2. A method for constructing a Hi-C high throughput sequencing library, comprising the steps of, in order:

(1) Fixing the chromatin of the biological cell nucleus with formaldehyde;

(2) Lysing the biological cells, and collecting nuclei;

(3) Restriction enzyme digestion, wherein the restriction enzyme is HindIII;

(4) Adding biotinylated dCTP to obtain biotinylated DNA, namely Bio-DNA, and connecting;

(5) Adding proteinase K, and performing crosslinking;

(6) Purifying the uncrosslinked DNA to obtain a Bio-Hi-C DNA solution;

(7) Performing ultrasonic treatment;

(8) Enriching;

(9) Performing transposition reaction;

(10) Performing PCR amplification to obtain a library;

the enrichment comprises the following steps:

(a) Take 20. Mu.LMyOne ^TM Streptavidin C1 is placed on a magnetic rack for 1-2min, and the beads stock solution is discarded; said->MyOne ^TM Strepitavidin C1 is a product of Thermo Fisher company, and the product catalog number is 65001;

(b) After completion of step (a), the beads were taken, washed three times with 100. Mu.L of 1 XB & W buffer containing 0.05% (0.05 mg/100 mL) Tween, and then the supernatant was discarded;

(c) After step (B) is completed, taking the beads, and cleaning the beads once by using 100 mu L of 1 XB & W buffer;

(d) After the step (c) is completed, adding 20 mu L of the ultrasonic treatment DNA solution obtained in the step (7) and 20 mu L of 2 XB & W buffer into the beads, uniformly mixing, and then placing the mixture on a uniformly mixing instrument for reacting for 15 minutes at room temperature; discarding the supernatant;

(e) After step (d) is completed, the beads are taken and washed once with 100 mu L of 1 XB & W buffer containing 0.05% Tween; then cleaning once again with 100 mu L of 1 XB & W buffer; finally, washing the mixture once by precooled Tris-HCl buffer solution with pH of 8.0 and 10 mM;

a25. Mu.L transposition reaction system was prepared from the beads of the completion of step (8), 12.5. Mu.L 2X Tagment DNA buffer, 1. Mu. L Tagment DNA Enzyme and 11.5. Mu.L ddH ₂ O composition.
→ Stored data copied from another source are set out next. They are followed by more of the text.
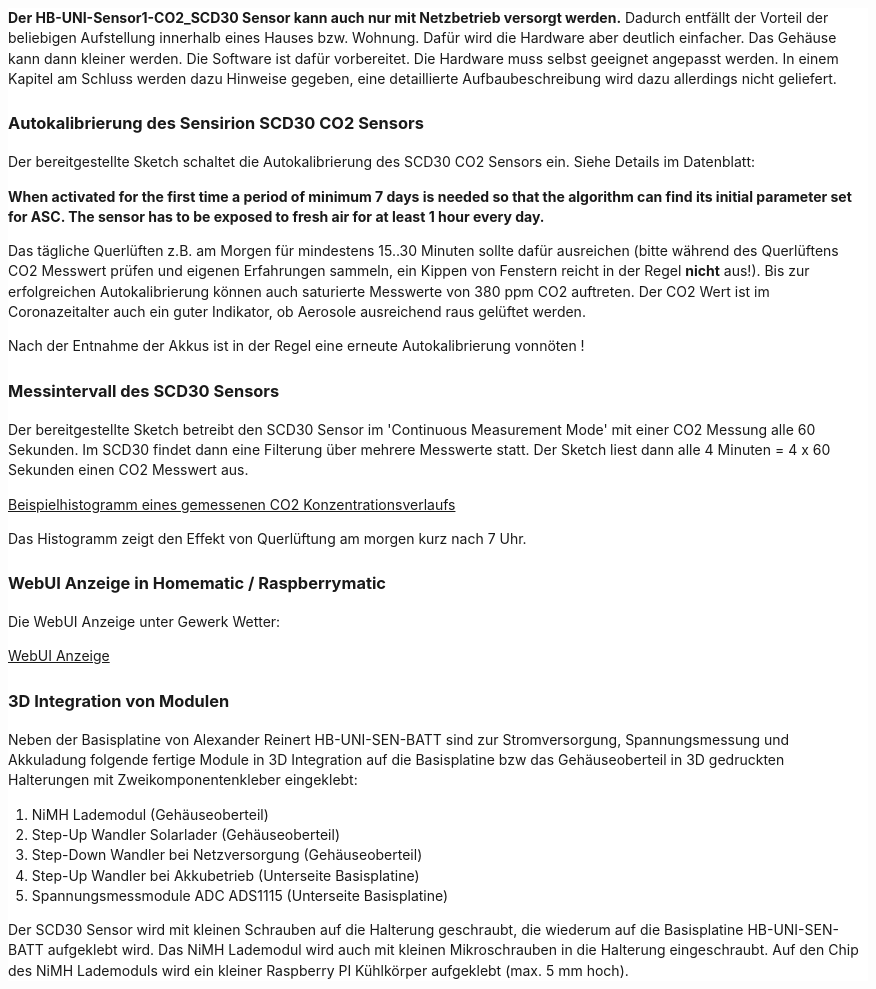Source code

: **Der HB-UNI-Sensor1-CO2_SCD30 Sensor kann auch nur mit Netzbetrieb versorgt werden.** Dadurch entfällt der Vorteil der beliebigen Aufstellung innerhalb eines Hauses bzw. Wohnung. Dafür wird die Hardware aber deutlich einfacher. Das Gehäuse kann dann kleiner werden. Die Software ist dafür vorbereitet. Die Hardware muss selbst geeignet angepasst werden. In einem Kapitel am Schluss werden dazu Hinweise gegeben, eine detaillierte Aufbaubeschreibung wird dazu allerdings nicht geliefert.

### Autokalibrierung des Sensirion SCD30 CO2 Sensors

Der bereitgestellte Sketch schaltet die Autokalibrierung des SCD30 CO2 Sensors ein. Siehe Details im Datenblatt:

**When  activated for the first time a period of minimum 7 days is needed so that the algorithm can find its initial parameter set for ASC. The sensor has to be exposed to fresh air for at least 1 hour every day.**

Das tägliche Querlüften z.B. am Morgen für mindestens 15..30 Minuten sollte dafür ausreichen (bitte während des Querlüftens CO2 Messwert prüfen und eigenen Erfahrungen sammeln, ein Kippen von Fenstern reicht in der Regel **nicht** aus!). Bis zur erfolgreichen Autokalibrierung können auch saturierte Messwerte von 380 ppm CO2 auftreten. Der CO2 Wert ist im Coronazeitalter auch ein guter Indikator, ob Aerosole ausreichend raus gelüftet werden.

Nach der Entnahme der Akkus ist in der Regel eine erneute Autokalibrierung vonnöten !<br />

### Messintervall des SCD30 Sensors

Der bereitgestellte Sketch betreibt den SCD30 Sensor im 'Continuous Measurement Mode' mit einer CO2 Messung alle 60 Sekunden. Im SCD30 findet dann eine Filterung über mehrere Messwerte statt. Der Sketch liest dann alle 4 Minuten = 4 x 60 Sekunden einen CO2 Messwert aus.

[Beispielhistogramm eines gemessenen CO2 Konzentrationsverlaufs](Images/Histogramme/CO2_Histogram.png)

Das Histogramm zeigt den Effekt von Querlüftung am morgen kurz nach 7 Uhr.<br />

### WebUI Anzeige in Homematic / Raspberrymatic

Die WebUI Anzeige unter Gewerk Wetter:

[WebUI Anzeige](Images/WebUI/WebUI.png)<br />

### 3D Integration von Modulen

Neben der Basisplatine von Alexander Reinert HB-UNI-SEN-BATT sind zur Stromversorgung, Spannungsmessung und Akkuladung folgende fertige Module in 3D Integration auf die Basisplatine bzw das Gehäuseoberteil in 3D gedruckten Halterungen mit Zweikomponentenkleber eingeklebt:

1. NiMH Lademodul (Gehäuseoberteil)
2. Step-Up Wandler Solarlader (Gehäuseoberteil)
3. Step-Down Wandler bei Netzversorgung (Gehäuseoberteil)
4. Step-Up Wandler bei Akkubetrieb (Unterseite Basisplatine)
5. Spannungsmessmodule ADC ADS1115 (Unterseite Basisplatine)

Der SCD30 Sensor wird mit kleinen Schrauben auf die  Halterung geschraubt, die wiederum auf die Basisplatine HB-UNI-SEN-BATT aufgeklebt wird.
Das NiMH Lademodul wird auch mit kleinen Mikroschrauben in die Halterung eingeschraubt. Auf den Chip des NiMH Lademoduls wird ein kleiner Raspberry PI Kühlkörper aufgeklebt (max. 5 mm hoch).
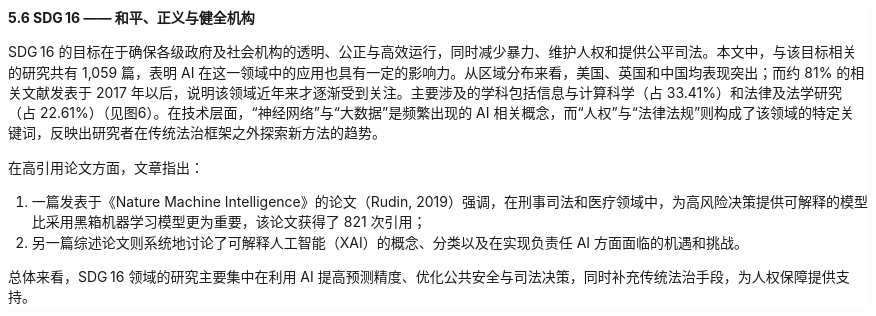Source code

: **5.6 SDG 16 —— 和平、正义与健全机构**

SDG 16 的目标在于确保各级政府及社会机构的透明、公正与高效运行，同时减少暴力、维护人权和提供公平司法。本文中，与该目标相关的研究共有 1,059 篇，表明 AI 在这一领域中的应用也具有一定的影响力。从区域分布来看，美国、英国和中国均表现突出；而约 81% 的相关文献发表于 2017 年以后，说明该领域近年来才逐渐受到关注。主要涉及的学科包括信息与计算科学（占 33.41%）和法律及法学研究（占 22.61%）（见图6）。在技术层面，“神经网络”与“大数据”是频繁出现的 AI 相关概念，而“人权”与“法律法规”则构成了该领域的特定关键词，反映出研究者在传统法治框架之外探索新方法的趋势。

在高引用论文方面，文章指出：  
1. 一篇发表于《Nature Machine Intelligence》的论文（Rudin, 2019）强调，在刑事司法和医疗领域中，为高风险决策提供可解释的模型比采用黑箱机器学习模型更为重要，该论文获得了 821 次引用；  
2. 另一篇综述论文则系统地讨论了可解释人工智能（XAI）的概念、分类以及在实现负责任 AI 方面面临的机遇和挑战。

总体来看，SDG 16 领域的研究主要集中在利用 AI 提高预测精度、优化公共安全与司法决策，同时补充传统法治手段，为人权保障提供支持。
3. A method according to claim 1 or 2, characterized in that: the conditions of the transposition reaction are as follows: 3min at 37 ℃.

4. A method according to claim 1 or 2, characterized in that: after the "transposition reaction", before the "PCR amplification to obtain library", step (A) is further included: isolating DNA from the system in which the transposition reaction is completed.

5. The method of claim 4, wherein: the specific steps of the PCR amplification and library acquisition are as follows:

(a) Preparing a reaction system A; the reaction system A is bufferedFluid and ddH ₂ O is formed;

(b) Taking the reaction system A, and treating for 40-50s at 95-100 ℃;

(c) Preparing a reaction system B; the reaction system B consists of a system for completing the step (b), an upstream primer, a downstream primer and DNA separated from the system for completing the transposition reaction;

(d) And taking the reaction system B, and carrying out PCR amplification.

6. The method of claim 2, wherein: the parameters of the ultrasonic treatment are as follows: ultrasonic frequency 35%; ultrasonic treatment is carried out for 1s, stop for 1s, and the total ultrasonic treatment time is 200s.

7. A method according to claim 1 or 2, characterized in that: the organism is a bacterium, a plant or an animal.